=== TASKS FOR THIS EXERCISE ===
- a) Duplicate the passage of the article on IT staff training from "Just keeping up" up to and including "20 per cent.".
- b) Decide whether each statement agrees with the article on IT staff training, answering yes or no and quoting the words of the article that settle it: (i) the industry average for retention in IT is around 15 to 20 per cent; (ii) according to Kamalelh Goswami, every dollar not spent on training costs at least $5 in upgrading, maintenance and outsourcing; (iii) the shortage of IT staff is expected to last less than a year.
- c) Resume the article on IT staff training from the point where it stops.

=== GIVEN TEXT ===
##########
Just keeping up with technology is a prime reason for ongoing training, but it also improves the bottom line and makes the task of retaining staff in a skills-starved market so much easier. Jacinta Thomler reportsRecruitment companies say that one of the major reasons IT staff give for leaving organisations is because they "aren't learning anything new".
In today's rapidly changing environment, it is easy to understand why IT staff feel the need to constantly learn. Job and career training has taken a prominent place alongside share options and bonuses in the battle to attract and retain IT staff. Retention rates in the IT field are low, with an industry average around 15 to 20 per cent.
There are too few bodies and an oversupply of jobs - a situation that looks set to continue for at least several years. Combine that with the type of person interested in an IT career, a curious self-starter, and it's no wonder training is important. At the individual level, Australian Information Industy Association's Michael Hedley believes that, "in terms of attracting and retaining staff, training services are one of the things high in employee minds". But there are also advantages at the organisational level too. A lack of training can have a substantial impact on an organisation's ability to meet new challenges. Kamalelh Goswami, divisional manager of education and training at NIIT (previously, National Institute of Information Technology), says that, "for every dollar not spent on training, you will spend at least $3 on upgrading and maintaining systems and outsourcing. That is simply the cost a company would incur to maintain existing systems; the cost of progression is even higher."
##########
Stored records
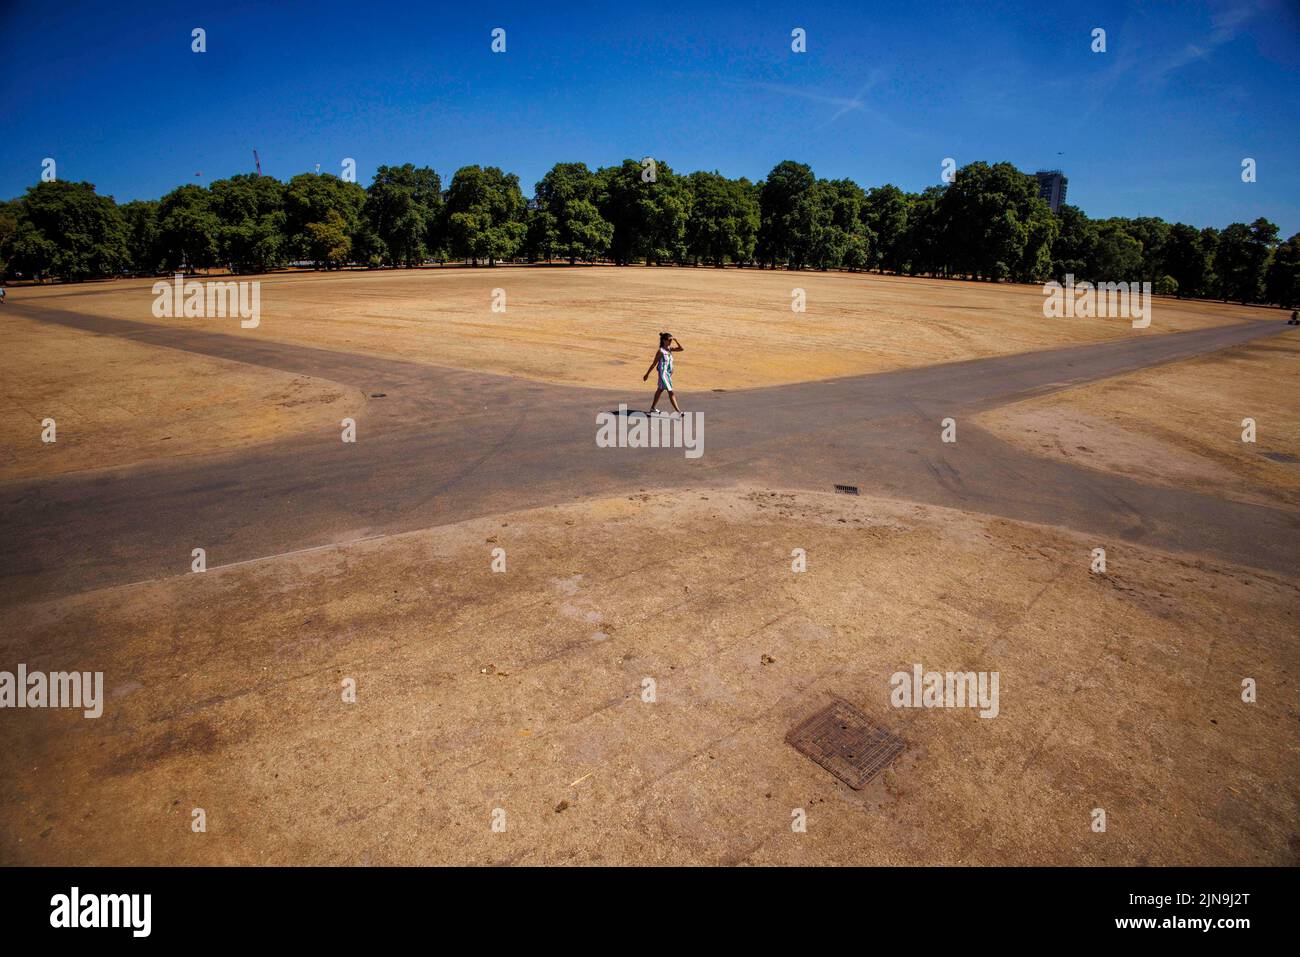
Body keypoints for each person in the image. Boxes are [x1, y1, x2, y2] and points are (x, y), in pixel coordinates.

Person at [643, 332, 684, 416]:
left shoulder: (669, 349)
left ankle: (652, 408)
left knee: (660, 390)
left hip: (667, 374)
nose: (670, 342)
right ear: (664, 341)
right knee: (671, 392)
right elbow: (654, 364)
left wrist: (676, 340)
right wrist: (647, 374)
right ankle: (678, 412)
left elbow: (681, 349)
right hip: (663, 375)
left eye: (671, 340)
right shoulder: (660, 351)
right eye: (669, 340)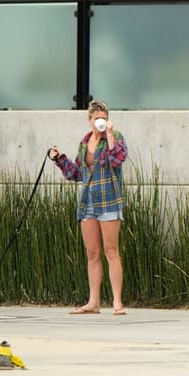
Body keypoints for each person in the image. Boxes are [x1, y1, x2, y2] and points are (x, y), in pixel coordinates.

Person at [48, 99, 128, 315]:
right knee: (92, 252)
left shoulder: (115, 138)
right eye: (96, 118)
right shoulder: (84, 143)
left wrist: (110, 135)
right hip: (88, 202)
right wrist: (59, 159)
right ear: (89, 120)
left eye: (104, 117)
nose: (100, 121)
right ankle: (93, 302)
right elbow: (77, 173)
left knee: (112, 251)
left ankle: (117, 302)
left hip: (109, 200)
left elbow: (118, 159)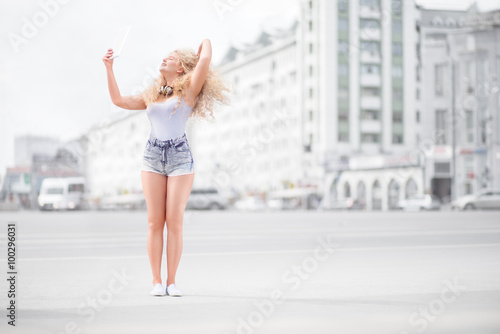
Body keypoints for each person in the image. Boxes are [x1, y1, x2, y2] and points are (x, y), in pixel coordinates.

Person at [102, 39, 230, 297]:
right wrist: (108, 67)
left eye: (170, 58)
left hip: (180, 158)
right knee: (153, 222)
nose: (163, 60)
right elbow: (118, 100)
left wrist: (202, 43)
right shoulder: (151, 95)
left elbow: (204, 58)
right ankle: (156, 282)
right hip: (152, 157)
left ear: (181, 68)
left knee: (175, 222)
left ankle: (172, 282)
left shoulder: (189, 91)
##########
=== ANSWERS TO THE PROBLEMS ===
- a)
Just keeping up with technology is a prime reason for ongoing training, but it also improves the bottom line and makes the task of retaining staff in a skills-starved market so much easier. Jacinta Thomler reportsRecruitment companies say that one of the major reasons IT staff give for leaving organisations is because they "aren't learning anything new".
In today's rapidly changing environment, it is easy to understand why IT staff feel the need to constantly learn. Job and career training has taken a prominent place alongside share options and bonuses in the battle to attract and retain IT staff. Retention rates in the IT field are low, with an industry average around 15 to 20 per cent.

- b)
(i) Yes: "Retention rates in the IT field are low, with an industry average around 15 to 20 per cent."
(ii) No: "for every dollar not spent on training, you will spend at least $3 on upgrading and maintaining systems and outsourcing."
(iii) No: "a situation that looks set to continue for at least several years."

- c)
In a report on ERP Project Staff Retention Strategies, industry analyst Gartner found that inadequate training opportunities were a major contributor for companies facing retention issues up to 100 per cent higher than industry averages. The report found companies investing only 3 per cent of their payroll on training experienced twice the staff turnover as those investing 6 per cent.
Peter Scope, Cisco's marketing manager for education programs, believes that training is a core way of maintaining corporate knowledge and employee skills, "and as Cisco's policy is to employ the top 5 per cent of people, that skill enhancement is absolutely required".
Doug O'Hara, the education services manager of Aspect Computing, is another advocate of the importance of training: "If you haven't got it, you are severely disadvantaged." He maintains that IT staff training is increasingly critical for employees to remain effective and companies to remain competitive. "The rate of change occurring both in hardware and in software is very, very high. So just to stay level you must be constantly exposed to new ideas."
Michael Hedley agrees. "From our point of view training is extremely important. There is plenty of evidence around which shows that leading IT companies view training in the same light. If you look at companies like Dell and Cisco, they have substantial in-house training programs and it is part of the corporate philosophy to encourage people to train." He says that with the increasing speed of business it has become critical that companies bring new recruits up to speed fast. The shortage of skills in the market can often mean extensive upfront training and induction programs. "We see plenty of evidence that IT companies, from small to large, take induction and culturalisation very seriously. Depending on the job, the level and how long the person has been in the industry, these programs might last up to six months or longer."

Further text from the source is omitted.